Edição 265
Homens, combater a violência doméstica é papel de vocês
30 de agosto de 2022
Renata Gil Presidente da Associação dos Magistrados Brasileiros (AMB)

Dois anos depois de um intenso trabalho de conscientização e mobilização, a campanha “Sinal vermelho contra a violência doméstica” – que incentiva mulheres vítimas de ameaças, abusos e agressões a pedir socorro em estabelecimentos de acesso público com um “X” desenhado na palma da mão – entrou em nova fase: agora, as mensagens têm como foco o público masculino, que também precisa se engajar na luta contra a discriminação e o preconceito.
O surgimento da iniciativa remonta à pandemia de covid-19, quando os governos decretaram medidas de isolamento social que forçaram mulheres a passar mais tempo com os agressores dentro de casa. Como resultado, cresceram os índices de violência doméstica – o que demandou pronta reação por parte da sociedade.
As estatísticas são assustadoras: cerca de 17 milhões de mulheres com mais de 16 anos sofreram violência física, psicológica ou sexual no Brasil entre agosto de 2020 e julho de 2021, dentre as quais 18% enfrentaram ofensas verbais; 6% receberam tapas, chutes ou empurrões; 5% passaram por algum tipo de ofensa sexual ou tentativa forçada de relação; 3% foram ameaçadas com faca ou arma de fogo, e, 2%, espancadas. Os dados constam do levantamento “Visível e invisível”, encomendado pelo Fórum Brasileiro de Segurança Pública ao Instituto Datafolha.

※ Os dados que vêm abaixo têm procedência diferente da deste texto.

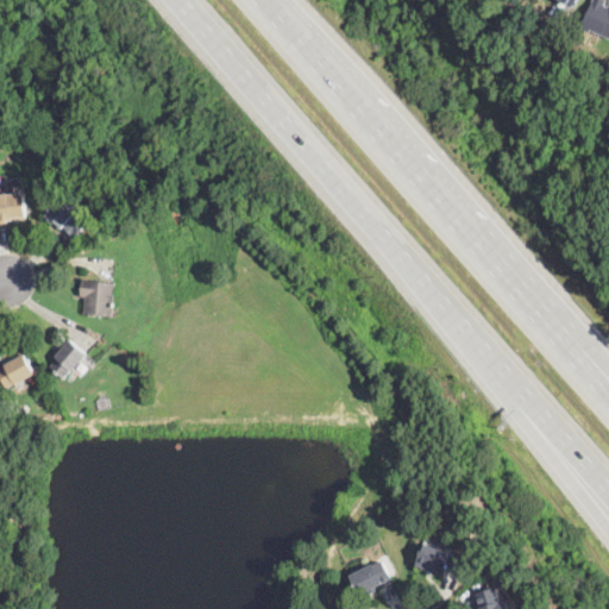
[(608,0),(606,5),(608,7),(608,38),(591,30),(590,33),(582,30),(594,0),(608,0)]
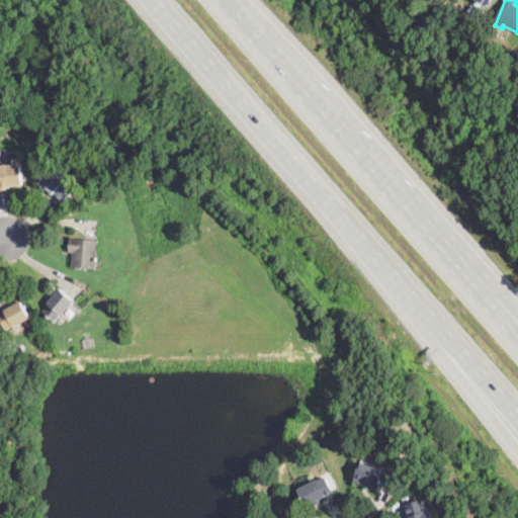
[(0,191),(0,165),(22,164),(24,188),(8,189),(8,191),(0,191)]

O quadro é preocupante não apenas no Brasil: segundo relatório divulgado pela Comissão Econômica para América Latina e o Caribe (Cepal), pelo menos 4.091 mulheres morreram vítimas de feminicídio em 26 países da região em 2020. Felizmente, tal número representa uma queda de 10,6% em comparação com 2019.
Em junho de 2020, a Associação dos Magistrados Brasileiros (AMB) lançou, em conjunto com o Conselho Nacional de Justiça, a campanha “Sinal vermelho contra a violência doméstica”. Desde então, diversos exemplos de mulheres salvas pelo “Sinal vermelho” repercutiram na Internet, ajudando a minimizar uma situação de degradação que ainda persiste no País. Farmácias, shoppings, agências bancárias e repartições públicas aderiram ao projeto, que já se tornou programa de cooperação previsto em lei federal e nas legislações de 18 estados e do Distrito Federal.
A Lei nº 14.188, de 28 de julho de 2021, restou aprovada em prazo recorde pelo Parlamento a partir de uma sugestão da AMB, o “Pacote Basta!”, que, entre outras inovações legislativas criminalizou a violência psicológica contra a mulher. Também levamos, nos últimos meses, a campanha “Sinal vermelho” ao conhecimento de autoridades da Espanha, dos Estados Unidos, da Itália e do Reino Unido.
A violência doméstica é um ciclo que começa no silêncio da vítima e se perpetua na certeza da impunidade do criminoso. Com a falta de amparo do Poder Público, as intimidações se tornam ataques – que podem, se não combatidos, evoluir para casos de feminicídio. Cumpre a todos abraçar a causa da defesa dos direitos das mulheres para que a criminalidade de gênero seja efetivamente superada. E os homens não podem se furtar do papel primordial que têm nessa missão.